On Mon, Jun 03, 2024 at 05:27:52PM +0100, Mark Brown wrote:
On Mon, May 27, 2024 at 08:07:40PM +0100, Mark Brown wrote:
This is now in mainline and appears to be causing several tests (at least the ptrace vmaccess global_attach test on arm64, possibly also some of the epoll tests) that previously were timed out by the harness to to hang instead. A bisect seems to point at this patch in particular, there was a bunch of discussion of the fallout of these patches but I'm afraid I lost track of it, is there something in flight for this? -next is affected as well from the looks of it.
FWIW I'm still seeing this on -rc2...
AFAICT this is due to the switch to using clone3() with CLONE_VFORK to start the test which means we never even call alarm() to set up the timeout for the test, let alone have the signal for it delivered.

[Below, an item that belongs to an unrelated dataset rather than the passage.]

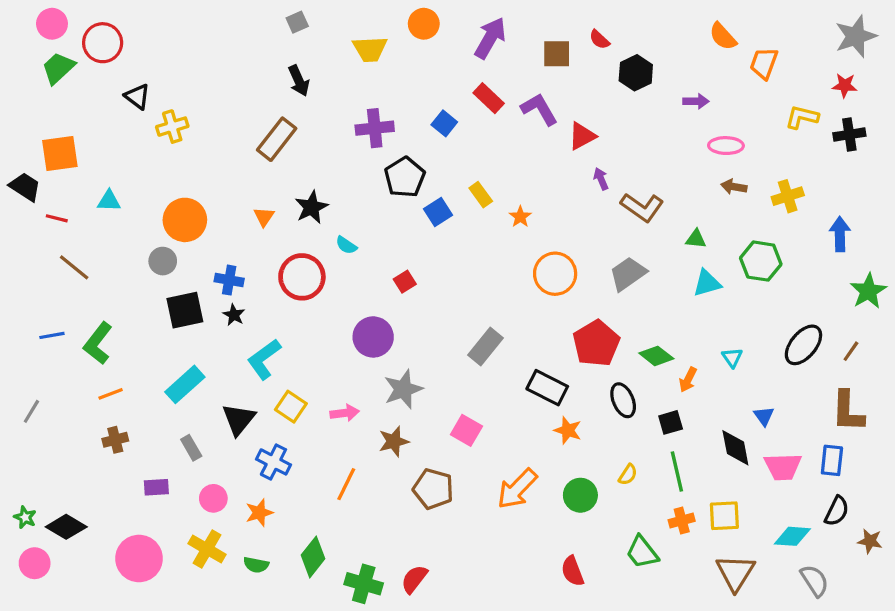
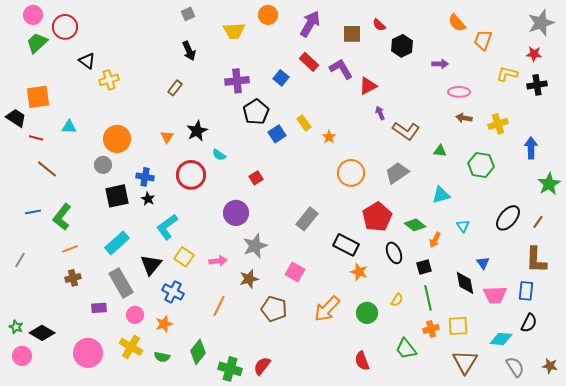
brown rectangle: (277, 139) -> (175, 88), size x0.6
cyan triangle: (707, 283) -> (441, 195), moved
gray rectangle: (191, 448) -> (121, 283), size x1.8
brown star: (870, 541) -> (550, 366), moved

I'm a confused about how this could ever work, with clone_vfork() the parent shouldn't run until the child execs (which won't happen here) or exits. Since we don't call alarm() until after we started the child we never actually get that far, but even if we reorder things we'll not get the signal for the alarm if the child messes up since the parent is suspended.
I'm not clear what the original race being fixed here was but it seems like we should revert this since the timeout functionality is pretty important?